Анди был рад, что в этот вечер не встретил дядю. Он радовался, что на следующий день они поедут смотреть на новый Восточный Берлин, получат новые впечатления. Когда рухнула Берлинская стена, он работал в Берлине, хотел опять переехать туда, хотел, чтобы Сара разделила его восторг от города. Он был рад показать ей многие грани этого города — ты увидишь, говорил он ей, Берлин — это почти как Нью-Йорк. Но когда он представил себе, как будет осматривать с ней строительные площадки на Потсдамер-плац, на Фридрихштрассе, в районе рейхстага и вообще на каждом шагу натыкаться на новостройки, он знал, что скажет Сара, а если не скажет, то подумает. Почему у вас все должно быть готово буквально завтра и выглядеть так, будто у города нет истории? Как будто время не оставило на его лице ни ран, ни шрамов. Почему холокост должен быть погребен под памятником жертвам холокоста? Он попытается объяснить, и то, что он скажет, будет разумным и правильным, но все же ей это будет неприятно.

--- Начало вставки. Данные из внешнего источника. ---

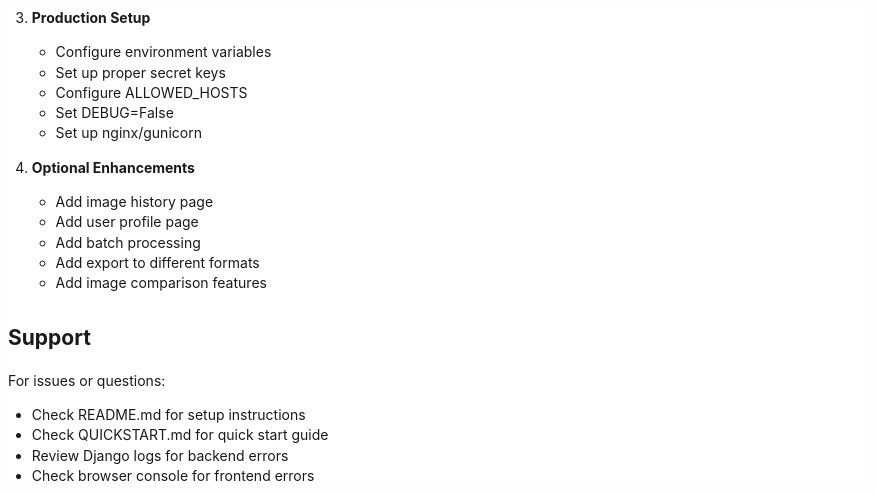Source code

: 3. **Production Setup**
   - Configure environment variables
   - Set up proper secret keys
   - Configure ALLOWED_HOSTS
   - Set DEBUG=False
   - Set up nginx/gunicorn

4. **Optional Enhancements**
   - Add image history page
   - Add user profile page
   - Add batch processing
   - Add export to different formats
   - Add image comparison features

## Support

For issues or questions:
- Check README.md for setup instructions
- Check QUICKSTART.md for quick start guide
- Review Django logs for backend errors
- Check browser console for frontend errors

Есть ли здесь четкий водораздел? Мужчина ты или женщина, ребенок или взрослый? Немец или американец, христианин или иудей? Есть ли смысл говорить об этом, хотя это и помогает понять другого, но не помогает быть терпимым к нему, потому что главное — это терпимость, а не понимание. А что касается терпения, что же, терпят только себе подобных? Конечно, с различиями можно справиться, без них ведь вообще не обойтись. Но должны же быть какие-то рамки? Хорошо ли это будет, если мы в этом нашем различии начнем принципиально сомневаться даже внутренне?
И едва он сформулировал для себя этот вопрос, сразу же испугался. Терпеть только себе подобных — разве это не расизм, шовинизм или религиозный фанатизм? Дети и взрослые, немцы и американцы, христиане и иудеи — почему они должны не переносить друг друга? Они терпят друг друга повсюду в мире, во всяком случае, повсюду там, где мир таков, каким должен быть. Но потом он спросил себя, а может, они терпят друг друга потому, что тот или иной представитель своего народа перестает быть тем, кто он есть изначально? Потому что дети становятся взрослыми, немцы выглядят и думают как американцы, а евреи — как христиане? Что же, расизм или религиозный фанатизм начинаются там, где стремятся сохранить себя? Что если я не захочу ради Сары стать американцем и евреем?
Следующий день оказался таким, каким он себе его и представлял заранее. Сара интересовалась всем, что он показывал, восхищалась строительством на Потсдамер-плац, тем, как решительно меняют свой облик Фридрихштрассе и район вокруг рейхстага. Но она все-таки спросила его о ранах и шрамах — почему город не хочет больше жить с ними, — и о погребающем холокост памятнике жертвам холокоста. Она спросила, почему немцы не выносят хаоса и не в этой ли патологической тяге к чистоте и порядку времен национал-социализма нашла душа немецкой нации пусть и анормальный, но все же свой характерный способ самовыражения. Анди не нравились ее вопросы. Но через минуту еще больше, чем ее вопросы, ему не понравились собственные ответы. Ему надоело изрекать взвешенные дифференцированные суждения. Ведь, собственно, ему и самому не нравилось то, что он показывал Саре, эта имперская кичливость, спешка, с которой все достраивалось и застраивалось. Сара была права: почему он сражается за принципы, в которые сам не верит? Почему то, что сказал дядя, он использовал как повод для построения сложных умозаключений, вместо того, чтобы просто сказать: да, это возмутительно и обидно?